## Your task
Your job is to set down the stretch of entries that opens with the line containing "Page size: 2001x1125." and closes with the line containing "text_box [418, 65, 1769, 1060]". Keep both end lines, copy each exactly, and add nothing.

## Given records
------------

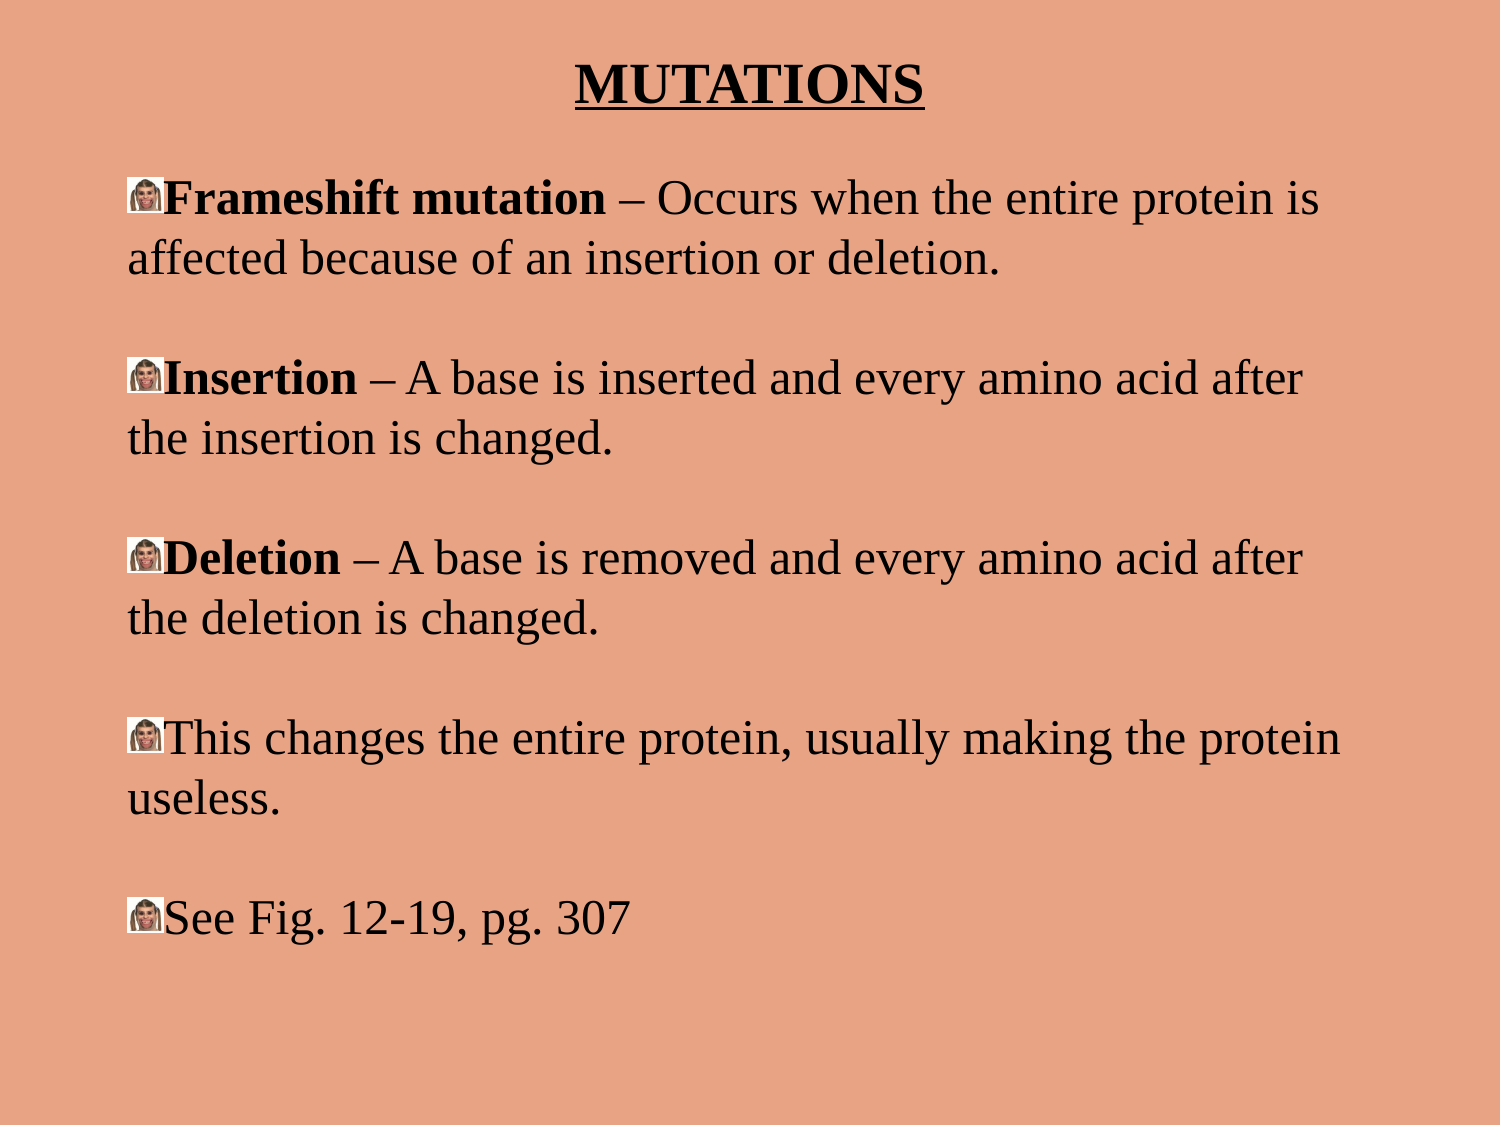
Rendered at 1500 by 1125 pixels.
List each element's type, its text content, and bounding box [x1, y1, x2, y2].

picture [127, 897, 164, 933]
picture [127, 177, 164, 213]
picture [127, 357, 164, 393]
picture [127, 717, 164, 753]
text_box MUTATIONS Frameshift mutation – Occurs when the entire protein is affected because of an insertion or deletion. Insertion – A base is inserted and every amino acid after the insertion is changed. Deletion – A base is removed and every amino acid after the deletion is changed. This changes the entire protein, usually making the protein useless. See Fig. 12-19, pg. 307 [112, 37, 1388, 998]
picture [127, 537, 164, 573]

------------

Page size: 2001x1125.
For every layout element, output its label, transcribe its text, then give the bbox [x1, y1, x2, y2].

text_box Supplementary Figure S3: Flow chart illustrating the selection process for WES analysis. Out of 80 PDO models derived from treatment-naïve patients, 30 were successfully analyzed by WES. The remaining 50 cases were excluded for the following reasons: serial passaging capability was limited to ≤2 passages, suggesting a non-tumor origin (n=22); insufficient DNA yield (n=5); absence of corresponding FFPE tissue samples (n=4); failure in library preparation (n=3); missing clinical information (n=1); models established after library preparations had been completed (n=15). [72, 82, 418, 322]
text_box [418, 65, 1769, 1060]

------------

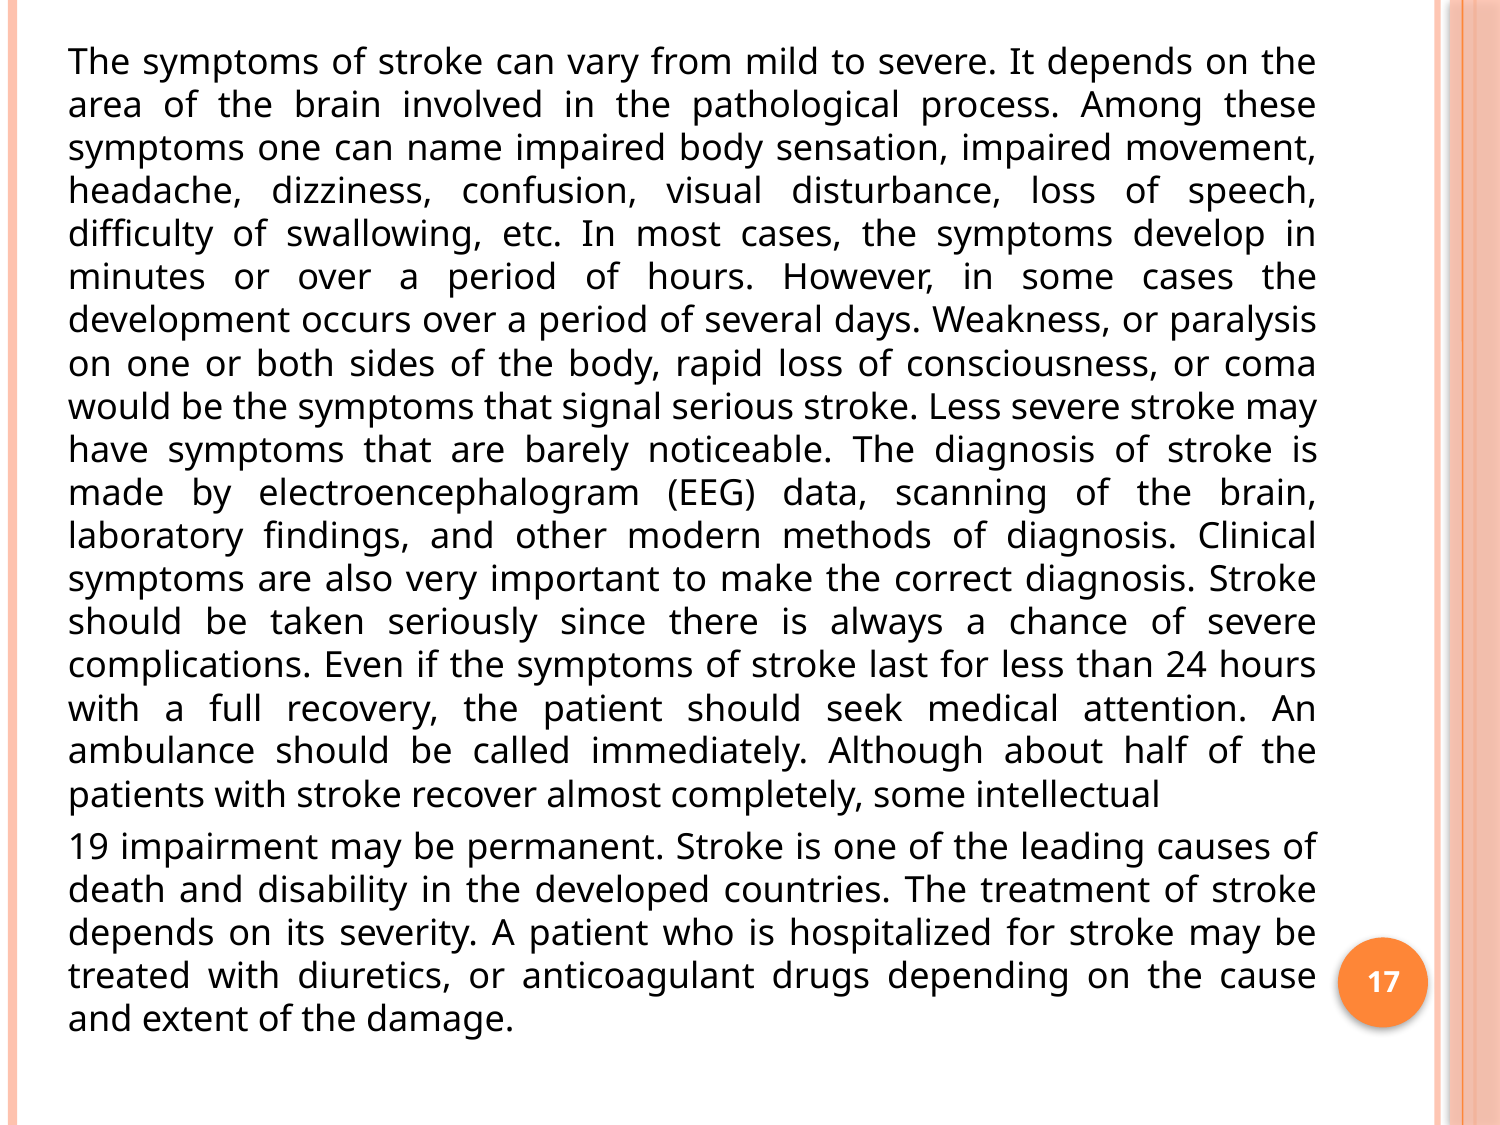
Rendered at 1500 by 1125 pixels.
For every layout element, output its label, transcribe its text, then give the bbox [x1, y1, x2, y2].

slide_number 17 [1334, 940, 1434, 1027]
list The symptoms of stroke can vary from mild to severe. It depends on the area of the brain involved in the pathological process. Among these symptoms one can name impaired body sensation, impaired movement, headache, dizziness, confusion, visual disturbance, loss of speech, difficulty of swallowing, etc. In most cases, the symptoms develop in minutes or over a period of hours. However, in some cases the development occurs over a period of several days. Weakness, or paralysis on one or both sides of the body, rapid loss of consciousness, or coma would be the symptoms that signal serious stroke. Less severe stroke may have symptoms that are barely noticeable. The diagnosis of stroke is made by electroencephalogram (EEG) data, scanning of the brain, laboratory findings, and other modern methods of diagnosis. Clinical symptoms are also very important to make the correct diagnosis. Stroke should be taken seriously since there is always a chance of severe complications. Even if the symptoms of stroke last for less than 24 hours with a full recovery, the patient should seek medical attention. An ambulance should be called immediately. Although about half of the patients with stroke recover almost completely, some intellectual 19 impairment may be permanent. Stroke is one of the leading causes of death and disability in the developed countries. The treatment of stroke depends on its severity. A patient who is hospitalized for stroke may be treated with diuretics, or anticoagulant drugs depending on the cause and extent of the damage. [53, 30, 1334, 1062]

------------

## Answer to this task
Page size: 2001x1125.
For every layout element, output its label, transcribe its text, then give the bbox [x1, y1, x2, y2].

text_box Supplementary Figure S3: Flow chart illustrating the selection process for WES analysis. Out of 80 PDO models derived from treatment-naïve patients, 30 were successfully analyzed by WES. The remaining 50 cases were excluded for the following reasons: serial passaging capability was limited to ≤2 passages, suggesting a non-tumor origin (n=22); insufficient DNA yield (n=5); absence of corresponding FFPE tissue samples (n=4); failure in library preparation (n=3); missing clinical information (n=1); models established after library preparations had been completed (n=15). [72, 82, 418, 322]
text_box [418, 65, 1769, 1060]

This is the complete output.